THE DATA:
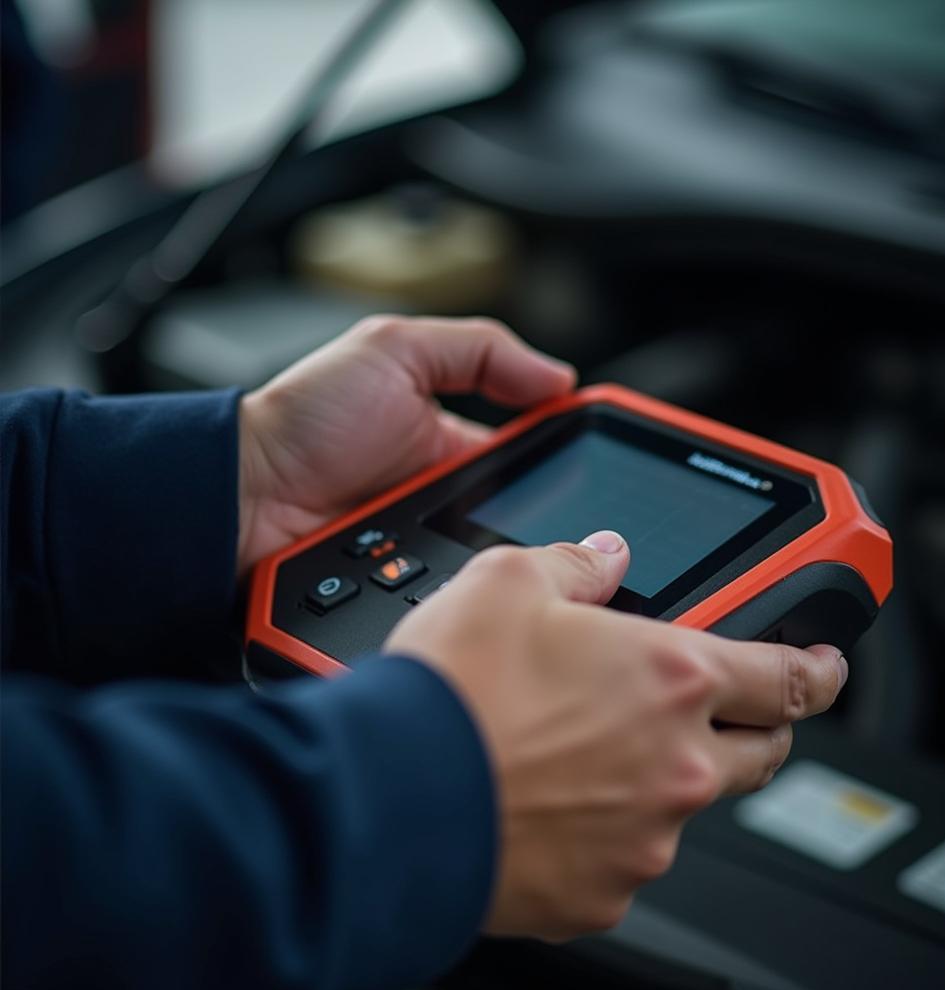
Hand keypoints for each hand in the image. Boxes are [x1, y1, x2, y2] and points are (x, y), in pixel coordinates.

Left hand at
* * *
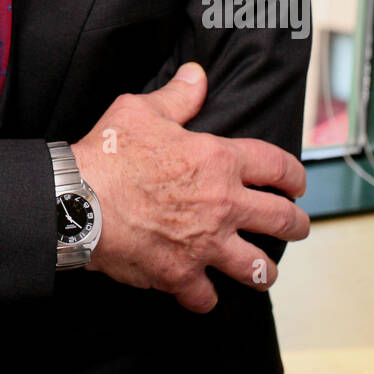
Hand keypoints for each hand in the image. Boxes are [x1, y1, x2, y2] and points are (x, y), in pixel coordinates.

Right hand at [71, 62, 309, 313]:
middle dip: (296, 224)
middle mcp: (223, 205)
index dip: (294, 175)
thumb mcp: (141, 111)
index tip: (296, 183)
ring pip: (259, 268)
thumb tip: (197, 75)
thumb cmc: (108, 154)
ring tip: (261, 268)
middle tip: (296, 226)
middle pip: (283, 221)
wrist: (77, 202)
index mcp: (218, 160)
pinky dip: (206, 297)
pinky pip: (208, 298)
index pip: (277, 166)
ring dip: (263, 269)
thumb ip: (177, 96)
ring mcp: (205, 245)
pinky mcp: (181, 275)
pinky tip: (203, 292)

WHAT IS EXPECTED: Would you please copy all lines in the data that contain the word "thumb"?

YOUR RESPONSE:
thumb mcp: (141, 111)
thumb tip: (197, 75)
thumb cmc: (108, 154)
thumb ip: (177, 96)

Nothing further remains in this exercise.